演習課題 —
- 1) 次の記述(a)〜(c)がお金の使い方についての文章の内容と合致するかどうか、それぞれ「はい」または「いいえ」で答え、判断の根拠となる本文の語句をそのまま引用してください。(a) 支出は3種類に分けられる。(b) 「消費」とは無駄遣いのことである。(c) 稼ぐことを頑張れば、使い方にかかわらずお金は貯まる。
- 2) お金の使い方についての文章を、最後の文の後から書き継いでください。

己の現在地と傾向を知って使う力をアップグレード
「お金を使うことなら得意です!」という人は多いかもしれないが、いくら頑張って稼いでも、間違ったお金の使い方をしていたら、いつまで経ってもお金は貯まらず、増やすことなど夢のまた夢。マネーセンスを磨くには、使い方のトレーニングが必須なのだ。
同じお金を使うという行為でも、支出には「浪費」「消費」「投資」の3種類がある。「浪費」はシンプルに無駄遣い、「消費」は生活に不可欠な出費、「投資」は将来価値が高まるものや、自分の価値向上につながるものへの出費を指す。自分が日々使っているお金は、そのうちのどれにあたるのか、その境界線をはっきりさせ、自覚することが、センスのいいお金の使い方を身につけるファーストステップとなる。

所与の項目 —
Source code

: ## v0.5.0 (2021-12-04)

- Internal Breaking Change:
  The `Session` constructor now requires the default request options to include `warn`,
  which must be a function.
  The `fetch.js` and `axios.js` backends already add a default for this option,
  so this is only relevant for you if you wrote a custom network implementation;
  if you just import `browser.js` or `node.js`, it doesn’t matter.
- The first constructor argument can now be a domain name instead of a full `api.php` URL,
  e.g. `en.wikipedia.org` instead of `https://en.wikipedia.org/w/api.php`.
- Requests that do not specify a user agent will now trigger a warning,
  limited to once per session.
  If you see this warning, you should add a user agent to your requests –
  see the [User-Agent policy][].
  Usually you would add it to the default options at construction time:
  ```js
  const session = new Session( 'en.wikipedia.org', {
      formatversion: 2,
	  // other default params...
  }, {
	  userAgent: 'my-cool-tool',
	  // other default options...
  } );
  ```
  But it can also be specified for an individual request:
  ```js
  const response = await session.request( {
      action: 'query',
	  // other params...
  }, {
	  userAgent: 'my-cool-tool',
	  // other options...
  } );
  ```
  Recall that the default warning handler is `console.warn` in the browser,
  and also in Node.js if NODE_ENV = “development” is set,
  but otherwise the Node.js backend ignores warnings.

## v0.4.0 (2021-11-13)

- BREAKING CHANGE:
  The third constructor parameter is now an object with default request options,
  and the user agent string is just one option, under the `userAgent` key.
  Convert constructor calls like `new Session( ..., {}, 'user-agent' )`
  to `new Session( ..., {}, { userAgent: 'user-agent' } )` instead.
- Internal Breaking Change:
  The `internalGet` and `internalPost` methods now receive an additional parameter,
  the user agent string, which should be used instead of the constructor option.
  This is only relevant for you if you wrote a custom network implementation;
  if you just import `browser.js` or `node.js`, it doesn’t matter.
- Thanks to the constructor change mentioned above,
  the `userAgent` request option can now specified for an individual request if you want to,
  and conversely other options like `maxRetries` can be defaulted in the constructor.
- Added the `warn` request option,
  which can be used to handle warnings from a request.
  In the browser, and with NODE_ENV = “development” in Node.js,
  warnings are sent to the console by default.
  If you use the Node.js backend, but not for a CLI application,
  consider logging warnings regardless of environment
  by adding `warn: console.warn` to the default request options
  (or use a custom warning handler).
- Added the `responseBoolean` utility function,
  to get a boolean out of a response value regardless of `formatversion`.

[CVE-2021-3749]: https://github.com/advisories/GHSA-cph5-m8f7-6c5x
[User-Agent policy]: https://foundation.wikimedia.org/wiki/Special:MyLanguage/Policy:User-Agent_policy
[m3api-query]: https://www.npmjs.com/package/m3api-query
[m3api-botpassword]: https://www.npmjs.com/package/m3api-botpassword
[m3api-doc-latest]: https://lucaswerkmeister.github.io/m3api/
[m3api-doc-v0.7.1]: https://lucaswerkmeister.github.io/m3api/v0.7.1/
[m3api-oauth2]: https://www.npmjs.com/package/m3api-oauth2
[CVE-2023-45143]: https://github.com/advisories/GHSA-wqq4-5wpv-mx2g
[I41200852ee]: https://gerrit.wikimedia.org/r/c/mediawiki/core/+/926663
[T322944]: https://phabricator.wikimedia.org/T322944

解答 —
- 1)
(a) はい:「支出には「浪費」「消費」「投資」の3種類がある」
(b) いいえ:「「消費」は生活に不可欠な出費」
(c) いいえ:「いくら頑張って稼いでも、間違ったお金の使い方をしていたら、いつまで経ってもお金は貯まらず」

- 2)
今回は意識を傾向別に4つのレベルに分けて解説しているが、これはお金の教養を増やし、日々の意識変革をすることで確実に向上していけるもの。自分が今どのレベルに位置しているかを把握し、レベルアップを目指そう。
あなたはどのタイプ?お金の意識レベルチェック
LEVEL 1 浪費タイプ
情報に流されがち。何に使っているかわからない!

無駄遣いが習慣化している「浪費」タイプは、なくても生きていけるモノやサービスにお金を使い、結局それを活用できなかったり、金額に見合った価値が得られなかったりして後悔してばかり。「欲しい!」と思ったら衝動的に買うことが当たり前で、持っている額以上のお金を使ってしまうことも。「1つ買ったらもう1つ無料」などの謳い文句に弱く、ネットのクチコミもすぐに信じがち。
そんな人は、まずはその買い物が「本当に」「今」「自分に」必要なのかを、主体的に考えるクセをつけること。毎月、自分が何にどれくらい使ったかを把握し、振り返ることから始めよう。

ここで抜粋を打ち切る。